Your objective — Give the records again exactly. Pictures do not belong in the copy.

Records for processing —
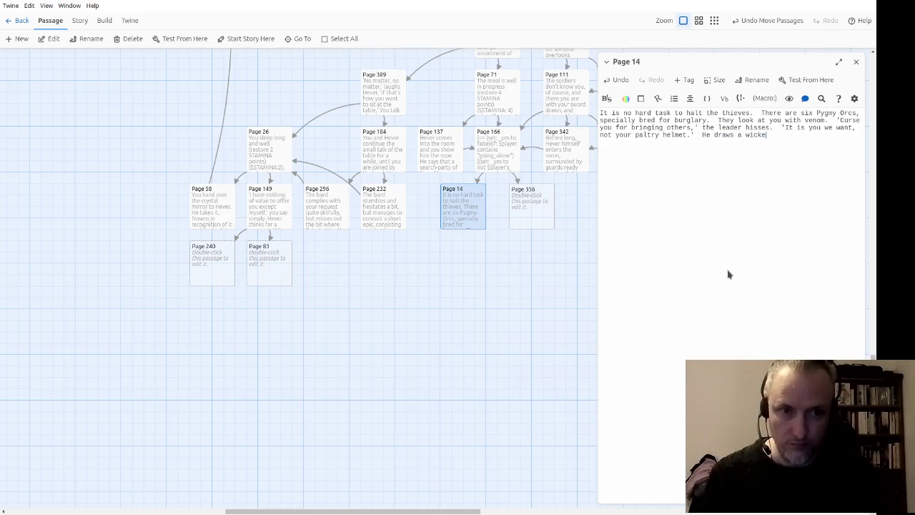
{"action": "type", "text": "d-looking dagger"}
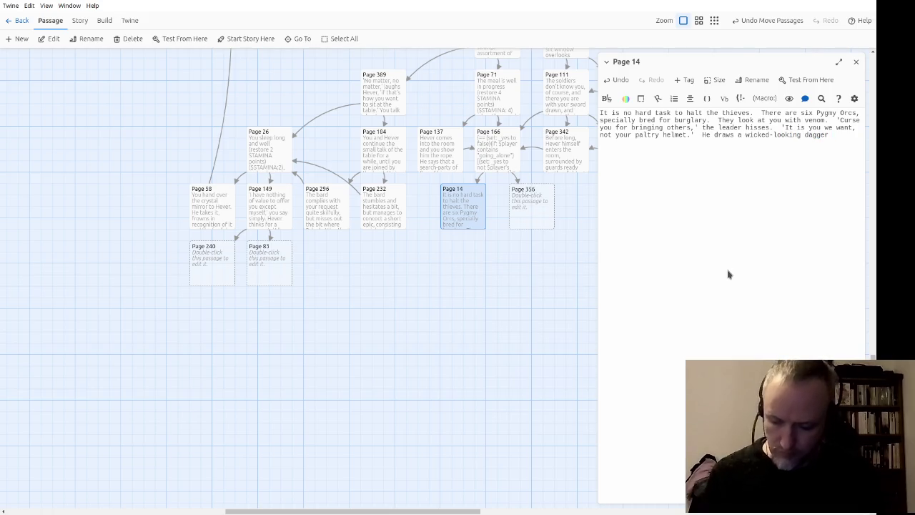
{"action": "type", "text": "and lunge"}
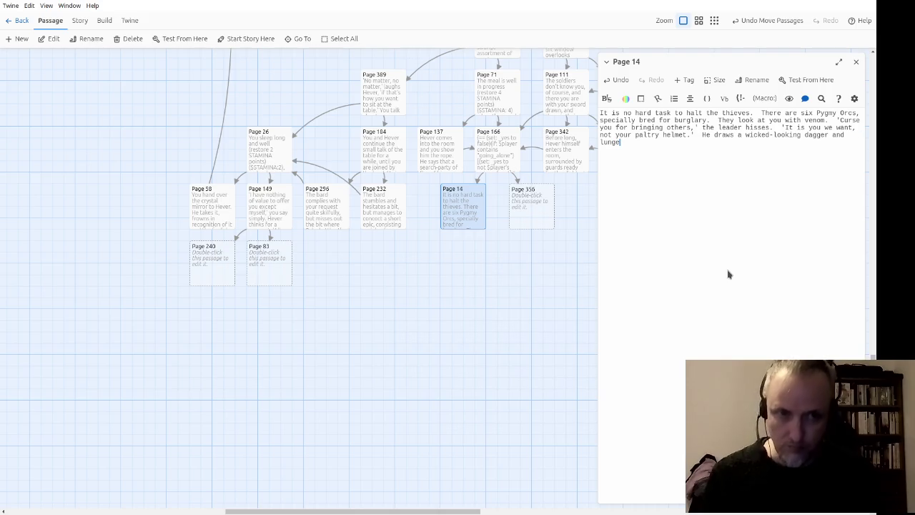
{"action": "type", "text": "s for you"}
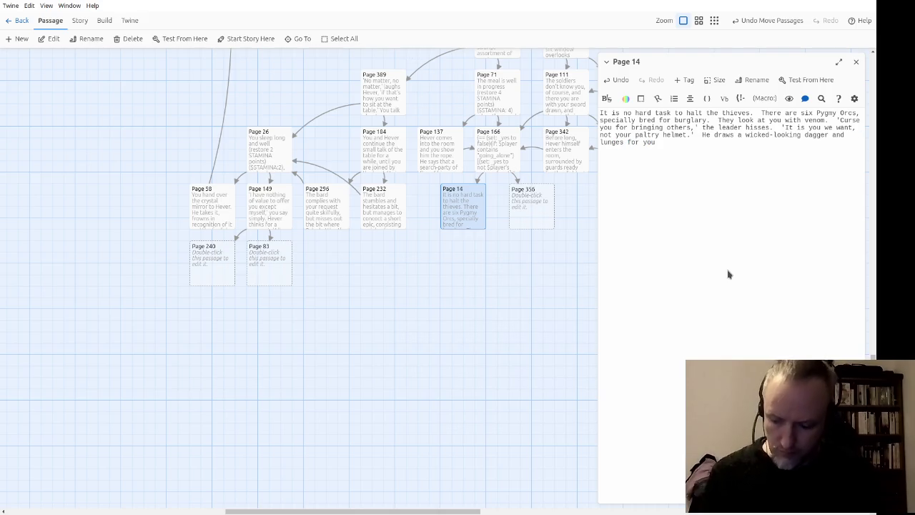
{"action": "type", "text": "while t"}
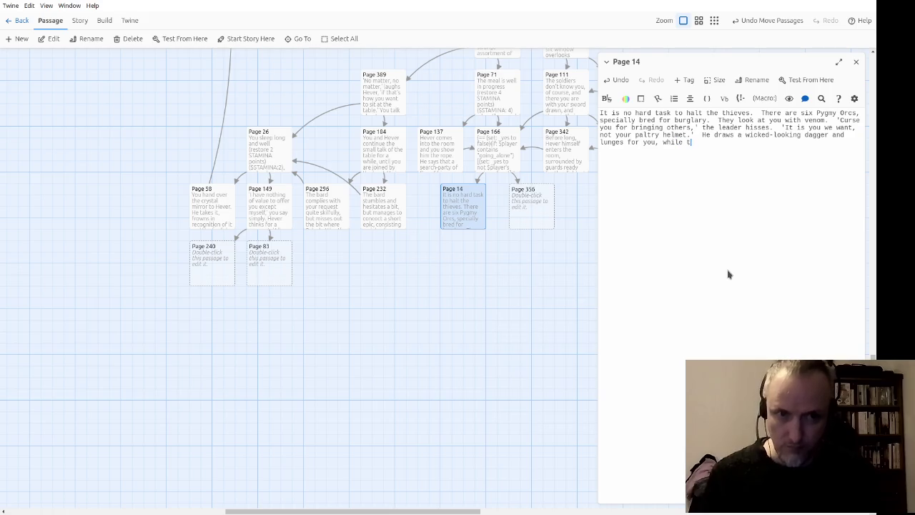
{"action": "type", "text": "he other Orcs engage"}
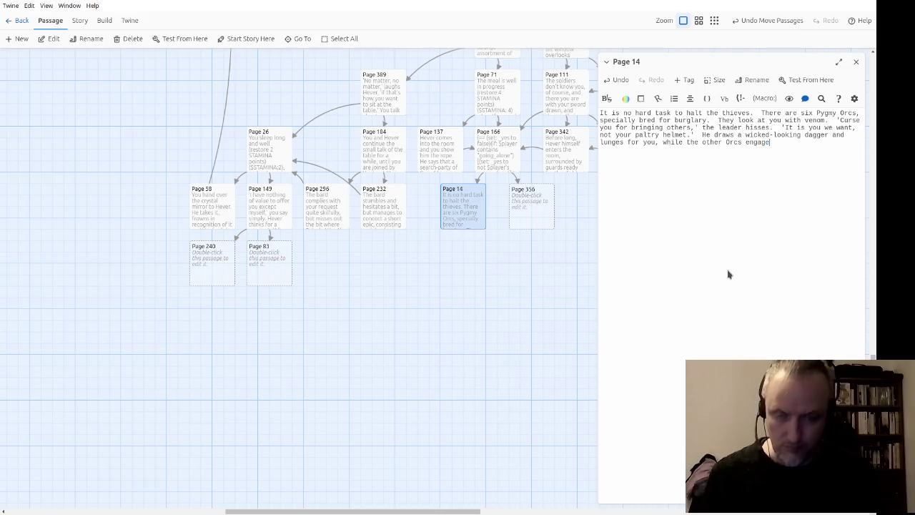
{"action": "type", "text": " your companions."}
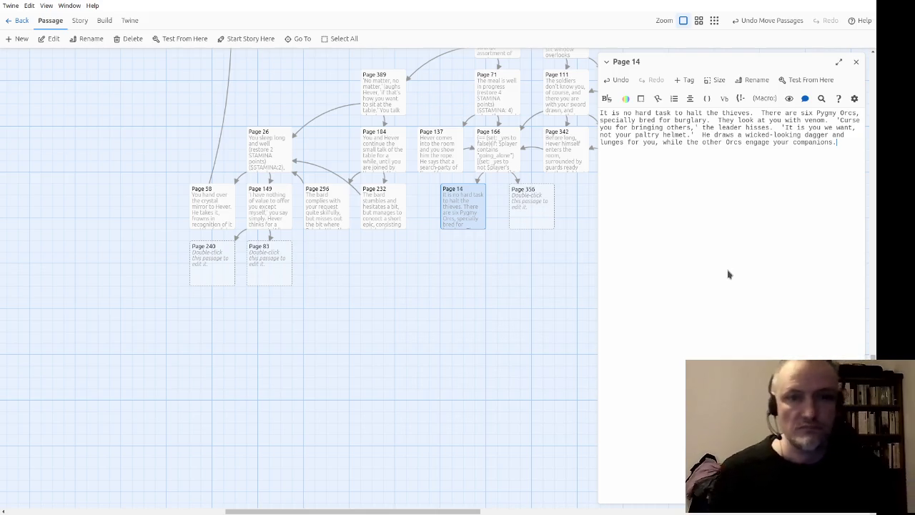
Add the existing 'combat' tag to Page 14.
{"action": "left_click", "coordinate": [684, 80]}
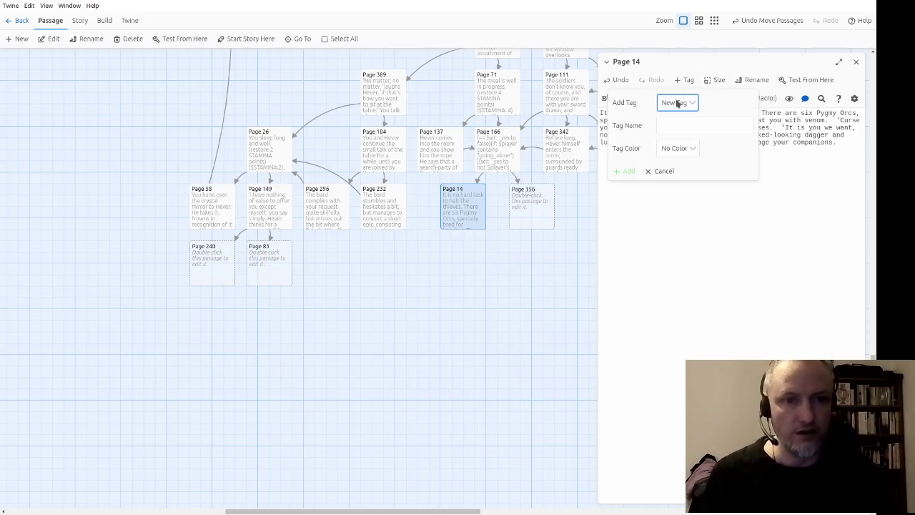
{"action": "left_click", "coordinate": [685, 126]}
{"action": "left_click", "coordinate": [624, 127]}
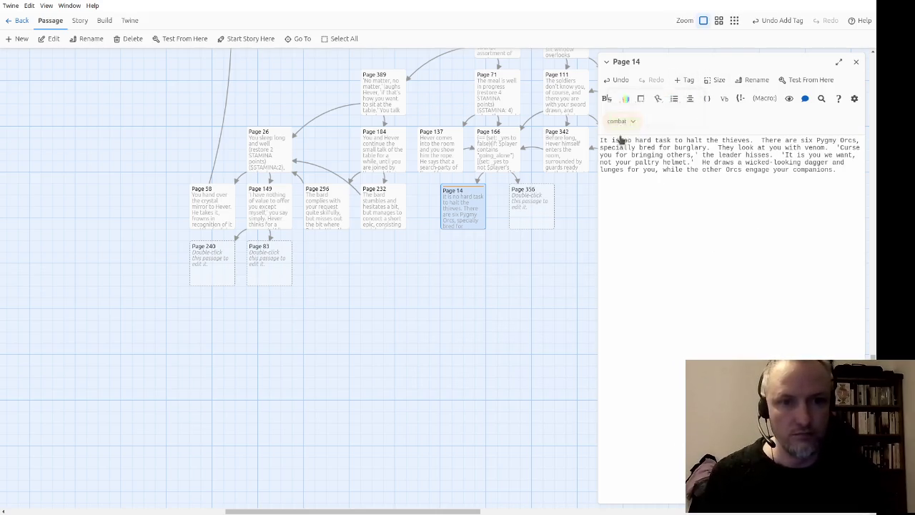
Copy the combat code from Page 120 and return to Page 14.
{"action": "left_click_drag", "start_coordinate": [531, 306], "coordinate": [292, 391]}
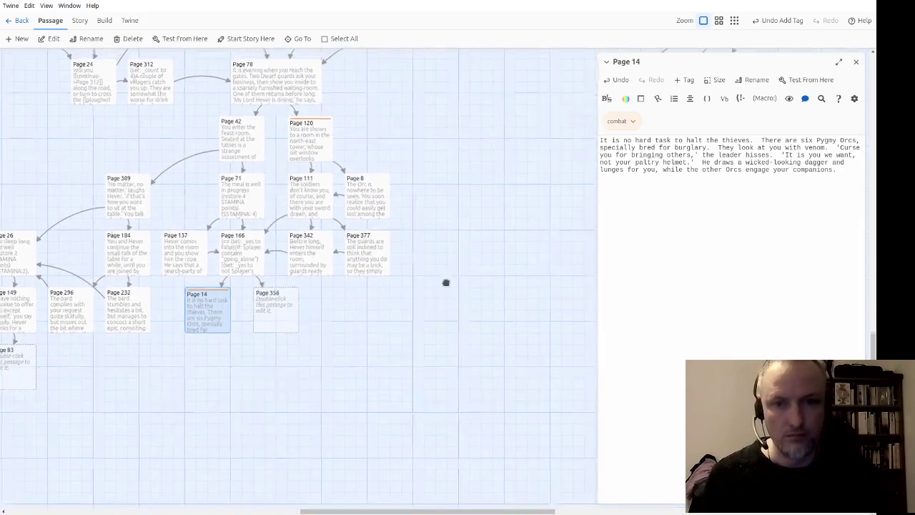
{"action": "left_click_drag", "start_coordinate": [445, 281], "coordinate": [491, 420]}
{"action": "double_click", "coordinate": [365, 284]}
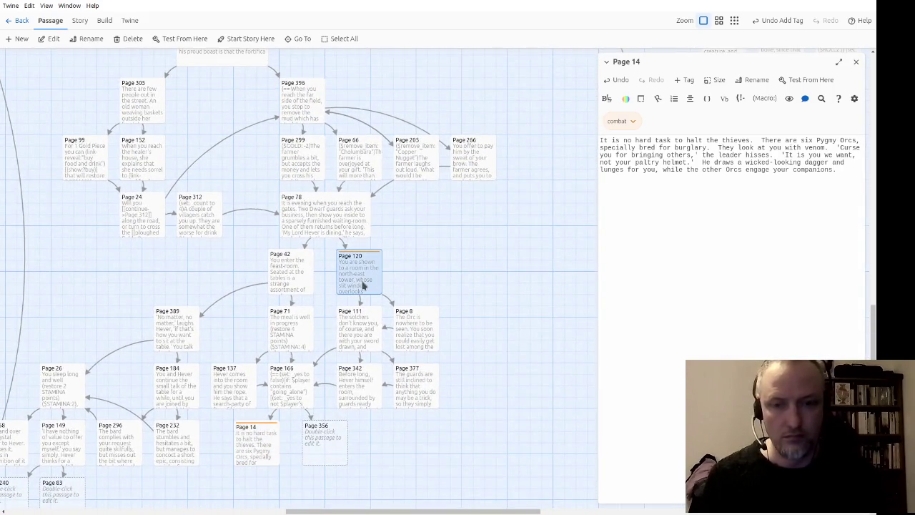
{"action": "mouse_move", "coordinate": [633, 344]}
{"action": "left_mouse_down"}
{"action": "mouse_move", "coordinate": [584, 312]}
{"action": "mouse_move", "coordinate": [561, 228]}
{"action": "left_mouse_up"}
{"action": "key", "text": "ctrl+c"}
{"action": "left_click", "coordinate": [820, 266]}
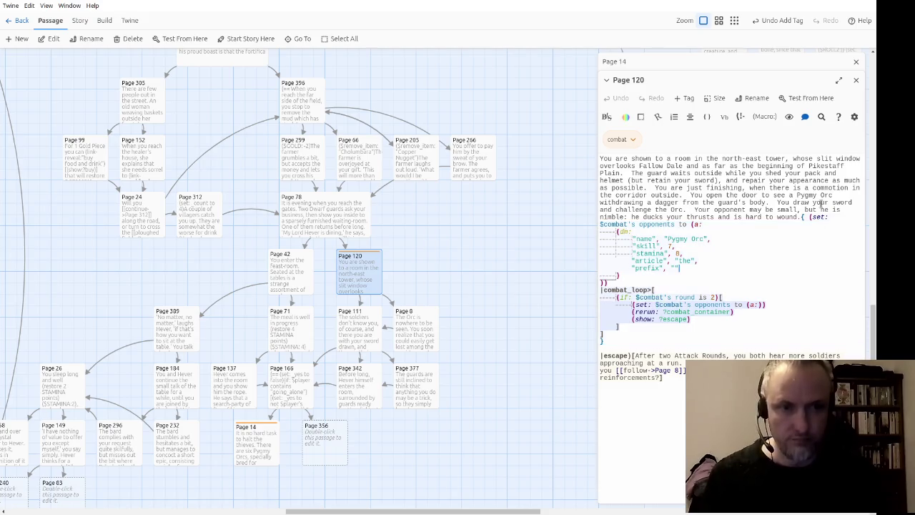
{"action": "left_click", "coordinate": [855, 81]}
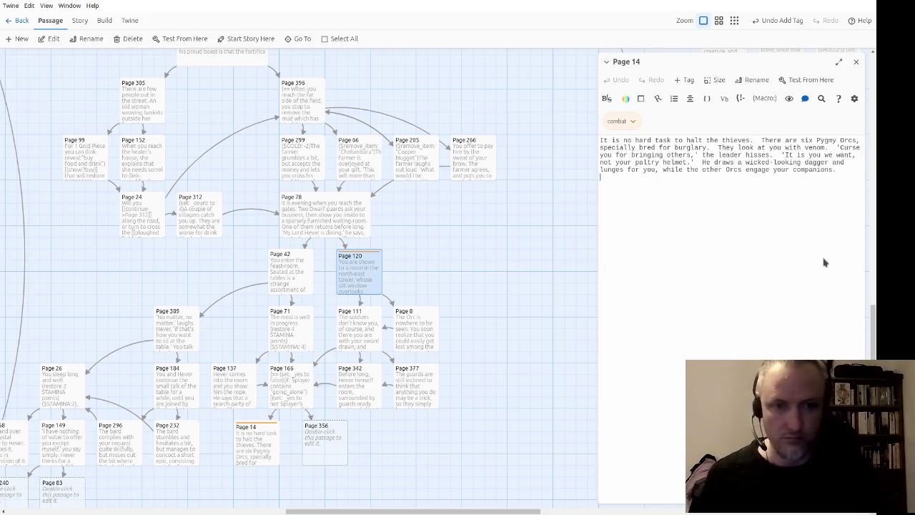
Paste the combat code into Page 14 and change the round check from 2 to 5.
{"action": "key", "text": "ctrl+v"}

Result of this task —
{"action": "type", "text": "d-looking dagger"}
{"action": "type", "text": "and lunge"}
{"action": "type", "text": "s for you"}
{"action": "type", "text": "while t"}
{"action": "type", "text": "he other Orcs engage"}
{"action": "type", "text": " your companions."}
Add the existing 'combat' tag to Page 14.
{"action": "left_click", "coordinate": [684, 80]}
{"action": "left_click", "coordinate": [685, 126]}
{"action": "left_click", "coordinate": [624, 127]}
Copy the combat code from Page 120 and return to Page 14.
{"action": "left_click_drag", "start_coordinate": [531, 306], "coordinate": [292, 391]}
{"action": "left_click_drag", "start_coordinate": [445, 281], "coordinate": [491, 420]}
{"action": "double_click", "coordinate": [365, 284]}
{"action": "mouse_move", "coordinate": [633, 344]}
{"action": "left_mouse_down"}
{"action": "mouse_move", "coordinate": [584, 312]}
{"action": "mouse_move", "coordinate": [561, 228]}
{"action": "left_mouse_up"}
{"action": "key", "text": "ctrl+c"}
{"action": "left_click", "coordinate": [820, 266]}
{"action": "left_click", "coordinate": [855, 81]}
Paste the combat code into Page 14 and change the round check from 2 to 5.
{"action": "key", "text": "ctrl+v"}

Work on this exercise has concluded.